Тон ее вопроса выдавал, что все свои заботы она перенесла с себя на него. Это, казалось, зажгло бурный пламень в груди иоаннита – принца Альфонсо д'Эсте.
– Нет, благородная дама, со мной все в порядке, если не считать страха, что человечество могло лишиться дивной красоты, – ответил иоаннит, который мог, по-видимому, быть любезным, когда хотел.
– А мои бедные вассалы и добрый епископ со своей свитой, где они? – со слабой улыбкой обратилась дама к монаху.
– Они предоставили вас, дочь моя, вашей судьбе, предоставьте же их своей!
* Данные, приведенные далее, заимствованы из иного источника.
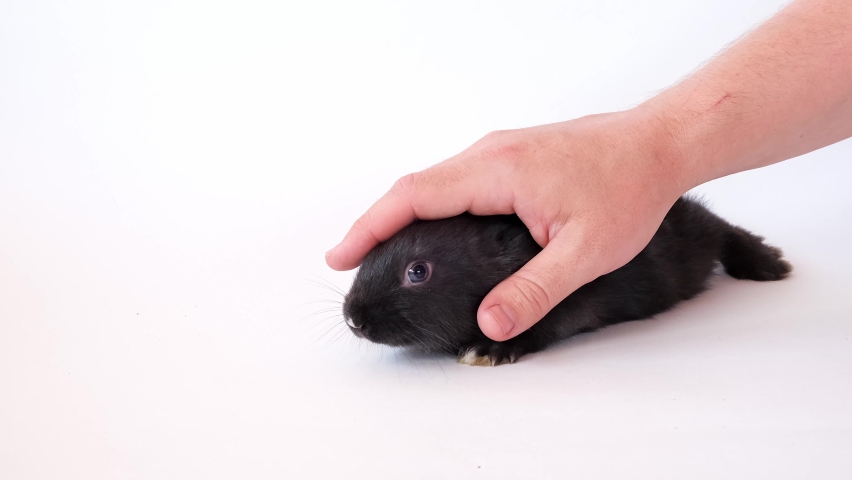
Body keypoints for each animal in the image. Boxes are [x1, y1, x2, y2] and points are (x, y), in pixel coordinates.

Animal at [341, 196, 792, 366]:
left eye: (417, 272)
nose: (353, 318)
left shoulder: (572, 296)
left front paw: (489, 349)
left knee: (722, 229)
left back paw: (767, 262)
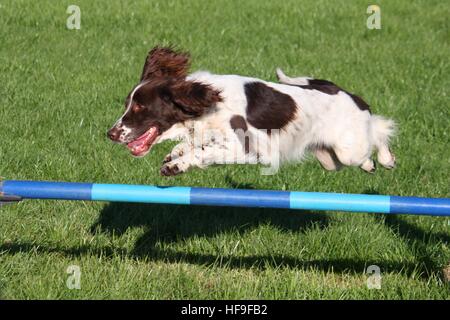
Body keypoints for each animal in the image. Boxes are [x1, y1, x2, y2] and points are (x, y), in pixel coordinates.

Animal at [107, 45, 396, 175]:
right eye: (127, 103)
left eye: (140, 106)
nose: (110, 133)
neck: (211, 105)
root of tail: (343, 91)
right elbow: (197, 145)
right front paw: (176, 153)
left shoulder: (252, 151)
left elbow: (205, 152)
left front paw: (177, 164)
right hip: (330, 158)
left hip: (349, 148)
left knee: (378, 132)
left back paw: (385, 159)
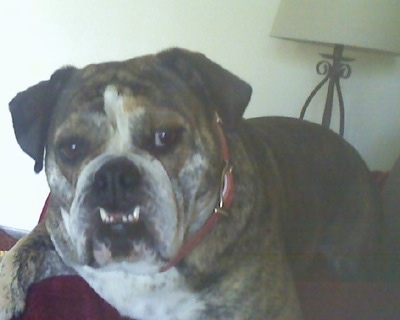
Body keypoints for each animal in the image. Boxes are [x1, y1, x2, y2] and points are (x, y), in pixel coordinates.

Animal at [0, 48, 382, 320]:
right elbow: (19, 252)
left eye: (165, 136)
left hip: (348, 255)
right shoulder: (60, 241)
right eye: (72, 147)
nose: (114, 176)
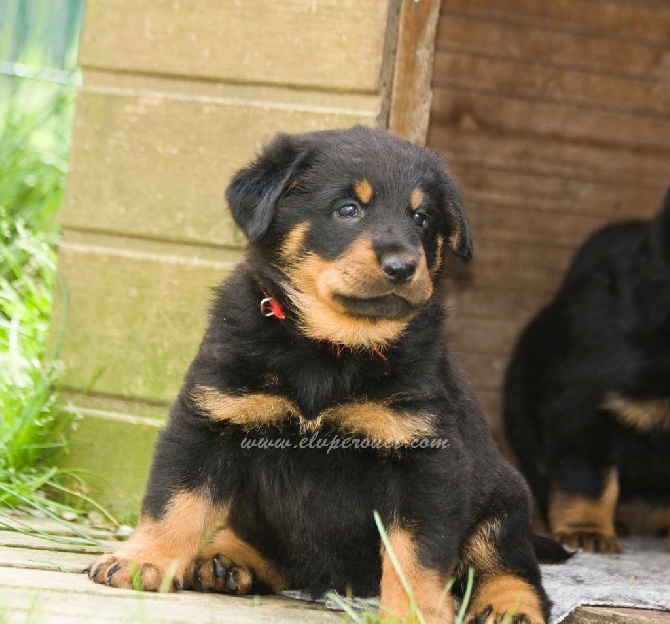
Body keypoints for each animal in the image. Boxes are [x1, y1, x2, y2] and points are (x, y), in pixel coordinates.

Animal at [88, 127, 552, 624]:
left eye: (422, 218)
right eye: (347, 209)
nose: (403, 266)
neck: (330, 347)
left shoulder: (426, 459)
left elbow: (417, 553)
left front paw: (415, 613)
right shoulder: (210, 419)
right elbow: (174, 501)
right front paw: (141, 561)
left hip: (502, 506)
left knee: (510, 567)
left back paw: (509, 607)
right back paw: (224, 560)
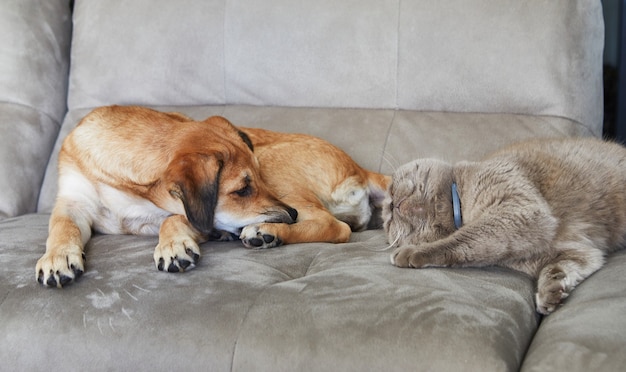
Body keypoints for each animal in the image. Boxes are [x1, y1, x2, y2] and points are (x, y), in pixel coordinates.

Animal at [35, 105, 390, 288]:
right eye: (243, 189)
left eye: (259, 178)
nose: (290, 215)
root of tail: (361, 168)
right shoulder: (71, 202)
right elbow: (61, 227)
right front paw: (57, 258)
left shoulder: (179, 213)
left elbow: (172, 219)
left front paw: (173, 245)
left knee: (335, 227)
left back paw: (267, 233)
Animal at [380, 137, 624, 314]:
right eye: (389, 223)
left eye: (391, 189)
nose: (390, 205)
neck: (458, 203)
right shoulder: (579, 251)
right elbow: (561, 267)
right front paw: (552, 292)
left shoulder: (518, 210)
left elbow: (460, 239)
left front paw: (412, 253)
Впрочем, они все в безопасности, – ответил монах. – Но садитесь в свои носилки, потому что едут люди, которые, кто бы они ни были, не должны видеть вас в этой одежде, хоть вы и носите ее для совершения святой епитимьи.
Дама покраснела еще больше и уселась в кресло, между тем как доминиканец сбежал вниз и приказал народу, который вернулся, вооруженный камнями и дубинами, поднять носилки, брошенные носильщиками на землю. Сам же он с поразительной быстротой поднялся по ступеням и подал кающейся роскошный плащ.
Едва она успела накинуть его поверх своей грубой одежды, как сверху галопом прискакал отряд воинов. Среди них находились Цезарь, Паоло, флорентийский посланник и Бембо, которого потащил за собой Лебофор, не обращая внимания на мучительную тряску, испытываемую им на муле.
Казалось, воинственная лавина привела кающуюся в беспредельный ужас. Со страхом и недоверием, охватившими даже ее спасителя, она приподнялась в кресле, но силы оставили ее, и она упала бы, если бы иоаннит не удержал ее в своих объятиях. Молящим взором она взглянула на сурового воина, на что он ответил выражением беспредельного восхищения и сердечного участия, и все, увидев их в этом положении, должны были согласиться в душе с поэтическим восклицанием Бембо:
– Марс и Венера!
Но не успел Бембо слезть с мула, чтобы оказать свои услуги, как Цезарь уже соскочил с коня, взлетел по ступенькам и с диким ужасом закричал:
– Лукреция! Сестра моя, дорогая сестра моя, ты ранена? Лишь только Цезарь произнес это роковое имя, и его жгучие взоры, в которых вихрем проносились всевозможные чувства, упали на красавицу и на иоаннита, последний высвободил руку и отошел в сторону. Лукреция бросила на него изумленный взгляд, побледнела, и затем снова покраснела, не только до корней волос, а всем телом. Трудно было не понять выражения, хотя и мимолетного, ужаса, отвращения и даже страха, появившихся на благородном и серьезном лице иоаннита. Однако вслед за испугом и изумлением на Лукрецию, казалось, налетел рой мыслей. Ее прекрасное лицо горело и сияло всевозможными выражениями. Затем она снова побледнела и упала в кресло, словно опять потеряла сознание.